Teachers and children use the following sound buttons and symbols.
- The Jolly Phonics rhymes and actions are used within sessions.
- Structured lessons where sounds, tricky, common and high frequency words are re visited.
- Children are encouraged to count phonemes out loud in order to help with segmenting.
- Children are encouraged to spot patterns.
- Extensive word lists are encouraged so children are widening their vocabulary.
- Meanings of new words are explained and put into different contexts.
- Children will construct sentences orally and in written form.
- Children are also encouraged to be kinaesthetic using Kung Fu punctuation.
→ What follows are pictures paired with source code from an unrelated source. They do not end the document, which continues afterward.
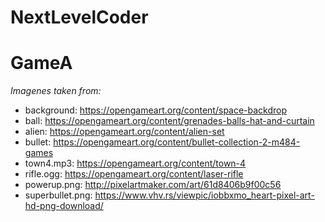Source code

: # NextLevelCoder
# GameA
*Imagenes taken from:*
* background: https://opengameart.org/content/space-backdrop
* ball: https://opengameart.org/content/grenades-balls-hat-and-curtain
* alien: https://opengameart.org/content/alien-set
* bullet: https://opengameart.org/content/bullet-collection-2-m484-games
* town4.mp3: https://opengameart.org/content/town-4
* rifle.ogg: https://opengameart.org/content/laser-rifle
* powerup.png: http://pixelartmaker.com/art/61d8406b9f00c56
* superbullet.png: https://www.vhv.rs/viewpic/iobbxmo_heart-pixel-art-hd-png-download/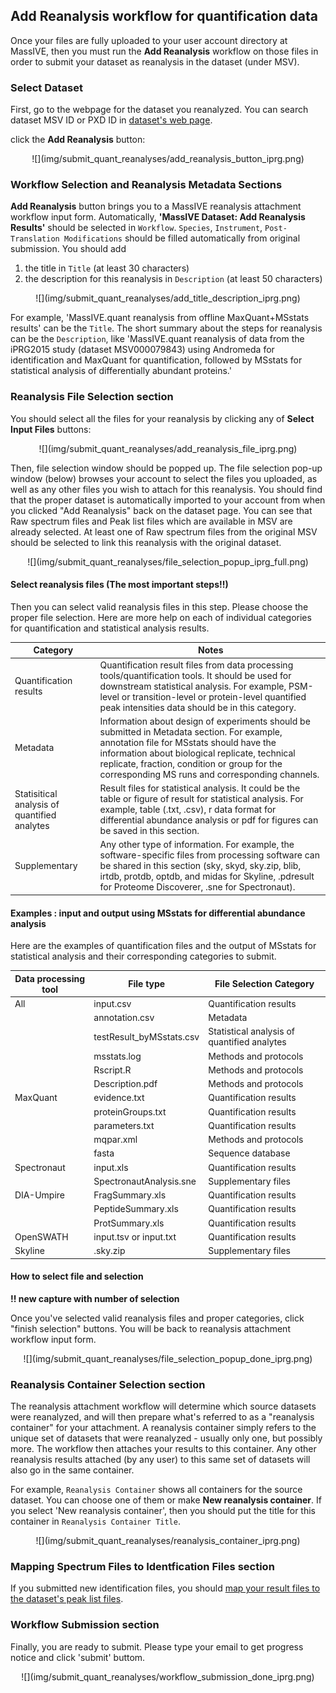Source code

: ## Add Reanalysis workflow for quantification data

Once your files are fully uploaded to your user account directory at MassIVE, then you must run the **Add Reanalysis** workflow on those files in order to submit your dataset as reanalysis in the dataset (under MSV).


### Select Dataset

First, go to the webpage for the dataset you reanalyzed. You can search dataset MSV ID or PXD ID in [dataset's web page](../access_public_datasets.md#MassIVEDatasetBrowsing-ViewingaDataset).

click the **Add Reanalysis** button:

<center>
![](img/submit_quant_reanalyses/add_reanalysis_button_iprg.png)
</center>


### Workflow Selection and Reanalysis Metadata Sections

**Add Reanalysis** button brings you to a MassIVE reanalysis attachment workflow input form.
Automatically, **'MassIVE Dataset: Add Reanalysis Results'** should be selected in `Workflow`. `Species`, `Instrument`, `Post-Translation Modifications` should be filled automatically from original submission. You should add 

1. the title in `Title` (at least 30 characters)
2. the description for this reanalysis in `Description` (at least 50 characters)


<center>
![](img/submit_quant_reanalyses/add_title_description_iprg.png)
</center>

For example, 'MassIVE.quant reanalysis from offline MaxQuant+MSstats results' can be the `Title`. The short summary about the steps for reanalysis can be the `Description`, like 'MassIVE.quant reanalysis of data from the iPRG2015 study (dataset MSV000079843) using Andromeda for identification and MaxQuant for quantification, followed by MSstats for statistical analysis of differentially abundant proteins.'


### Reanalysis File Selection section 
You should select all the files for your reanalysis by clicking any of **Select Input Files** buttons:

<center>
![](img/submit_quant_reanalyses/add_reanalysis_file_iprg.png)
</center>


Then, file selection window should be popped up. The file selection pop-up window (below) browses your account to select the files you uploaded, as well as any other files you wish to attach for this reanalysis. You should find that the proper dataset is automatically imported to your account from when you clicked "Add Reanalysis" back on the dataset page. You can see that Raw spectrum files and Peak list files which are available in MSV are already selected. At least one of Raw spectrum files from the original MSV should be selected to link this reanalysis with the original dataset.


<center>
![](img/submit_quant_reanalyses/file_selection_popup_iprg_full.png)
</center>


#### Select reanalysis files (The most important steps!!)
Then you can select valid reanalysis files in this step. Please choose the proper file selection. Here are more help on each of individual categories for quantification and statistical analysis results.


| Category                                     | Notes                                                                                    |
| -------------------------------------------- | ---------------------------------------------------------------------------------------- |
| Quantification results                       | Quantification result files from data processing tools/quantification tools. It should be used for downstream statistical analysis. For example, PSM-level or transition-level or protein-level quantified peak intensities data should be in this category.  |
| Metadata                                     | Information about design of experiments should be submitted in Metadata section. For example, annotation file for MSstats should have the information about biological replicate, technical replicate, fraction, condition or group for the corresponding MS runs and corresponding channels. |
| Statisitical analysis of quantified analytes | Result files for statistical analysis. It could be the table or figure of result for statistical analysis. For example, table (.txt, .csv), r data format for differential abundance analysis or pdf for figures can be saved in this section. |
| Supplementary                                | Any other type of information. For example, the software-specific files from processing software can be shared in this section (sky, skyd, sky.zip, blib, irtdb, protdb, optdb, and midas for Skyline, .pdresult for Proteome Discoverer, .sne for Spectronaut).|

#### Examples : input and output using MSstats for differential abundance analysis

Here are the examples of quantification files and the output of MSstats for statistical analysis and their corresponding categories to submit.

| Data processing tool | File type                | File Selection Category                     |
| -------------------- | ------------------------ | ------------------------------------------- |
| All                  | input.csv                | Quantification results                      |
|                      | annotation.csv           | Metadata                                    |
|                      | testResult_byMSstats.csv | Statistical analysis of quantified analytes |
|                      | msstats.log              | Methods and protocols                       |
|                      | Rscript.R                | Methods and protocols                       |
|                      | Description.pdf          | Methods and protocols                       |
| MaxQuant             | evidence.txt             | Quantification results                      |
|                      | proteinGroups.txt        | Quantification results                      |
|                      | parameters.txt           | Quantification results                      |
|                      | mqpar.xml                | Methods and protocols                       |
|                      | fasta                    | Sequence database                           |
| Spectronaut          | input.xls                | Quantification results                      |
|                      | SpectronautAnalysis.sne  | Supplementary files                         |
| DIA-Umpire           | FragSummary.xls          | Quantification results                      |
|                      | PeptideSummary.xls       | Quantification results                      |
|                      | ProtSummary.xls          | Quantification results                      |
| OpenSWATH            | input.tsv or input.txt   | Quantification results                      |
| Skyline              | .sky.zip                 | Supplementary files                         |


#### How to select file and selection
**!! new capture with number of selection**



Once you've selected valid reanalysis files and proper categories, click "finish selection" buttons. You will be back to reanalysis attachment workflow input form.

<center>
![](img/submit_quant_reanalyses/file_selection_popup_done_iprg.png)
</center>

### Reanalysis Container Selection section

The reanalysis attachment workflow will determine which source datasets were reanalyzed, and will then prepare what's referred to as a "reanalysis container" for your attachment. A reanalysis container simply refers to the unique set of datasets that were reanalyzed - usually only one, but possibly more. The workflow then attaches your results to this container. Any other reanalysis results attached (by any user) to this same set of datasets will also go in the same container.

For example, `Reanalysis Container` shows all containers for the source dataset. You can choose one of them or make **New reanalysis container**. If you select 'New reanalysis container', then you should put the title for this container in `Reanalysis Container Title`.

<center>
![](img/submit_quant_reanalyses/reanalysis_container_iprg.png)
</center>

### Mapping Spectrum Files to Identfication Files section

If you submitted new identification files, you should [map your result files to the dataset's peak list files](../submission_workflow.md#MassIVEDatasetSubmission-MappingPeakListandResultFiles).


### Workflow Submission section

Finally, you are ready to submit. Please type your email to get progress notice and click 'submit' buttom.

<center>
![](img/submit_quant_reanalyses/workflow_submission_done_iprg.png)
</center>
- Children are encouraged to use sound mats during all lessons to assist their phonics.
- Children are also encouraged to be and use peer mentors to assist with phonics.
- Children who are struggling with phonics in Year 1 and 2 are paired with children who have a strong phonic skill. They are sat nearer the front in lessons.
- Progression and structure is adapted as seen fit.
- Reception - embedding Phase 2/3/4.
- Year 1 Revision of Phase 3, 4 and 5 alternative sounds. (e.g. split digraphs)
- Year 2 Quick revision of 3 and 4 with a focus on segmenting and onto Phase 5 alternatives, all the ways of spelling a sound. Phase 6 (SPAG: spelling grammar and punctuation) runs alongside.
- Some children will receive extra phonics support if this is needed.
Whole word approach
Occasionally children do not find phonics a helpful way of learning how to read or spell. Staff at Westdale are trained in a whole word approach which can assist children who find this way easier. Teachers will talk to individual parents about this.
- Children are baselined and then assessed in F2 on a termly basis to show their knowledge of letters and sounds.
- Children are assessed in F2 during the end of the summer term in their blending skills for Phase 3 and 4.
- Children are assessed in Year 1 each term and their phonics check results tracked.
- In Year 2 children who did not pass the phonics check are assessed each term and their phonics results tracked.
- Children are assessed constantly on their blending and segmenting skills to find gaps in their understanding.
- Children are also assessed through observation and through looking in books/work analysis to see how they are applying these skills.
- Children’s written work and their reading are also assessed against national standards to make sure that they are applying this knowledge.
What do we do if a child is not progressing?
We would do some or all of the following (in the most appropriate order for the child)
- Provide appropriate support which may include 1:1 interventions, groups or class support.
- Contact parents and offer suggestions for support and other strategies at home.
- Use specialist reading books to support phonics progression.
- Our Reading Army will read extra times with the child.
- Teachers are responsible for monitoring their class phonics progression.
- CLT and the English Lead are responsible for overseeing the action plan that monitors the above.
- Learning walks and book analysis also monitor the delivery of phonics.
- NQT’s are given CPD and monitored closely in the first term to ensure their phonics skills are developing at a rapid pace and the children are receiving a quality first teach.
Phonics across the curriculum
- Phonics is embedded right across the curriculum and is a focus for curriculum leaders across all areas. We have entitled this ‘Sneaky phonics’ so making sure that we emphasise the skills of phonics in everything we do.
- This means that high expectations of phonics are expected across all areas of learning.
- Teachers teach the skills of phonics across all areas of the curriculum, blending and segmenting. Children are shown these skills explicitly so they are linking their phonics across the curriculum, practising their skills and using their knowledge of phonics.
- Reading strategies are promoted across the curriculum.
- Phonics is picked up during verbal feedback and practised on the spot. Eg. spotting a digraph, blending, segmenting to spell.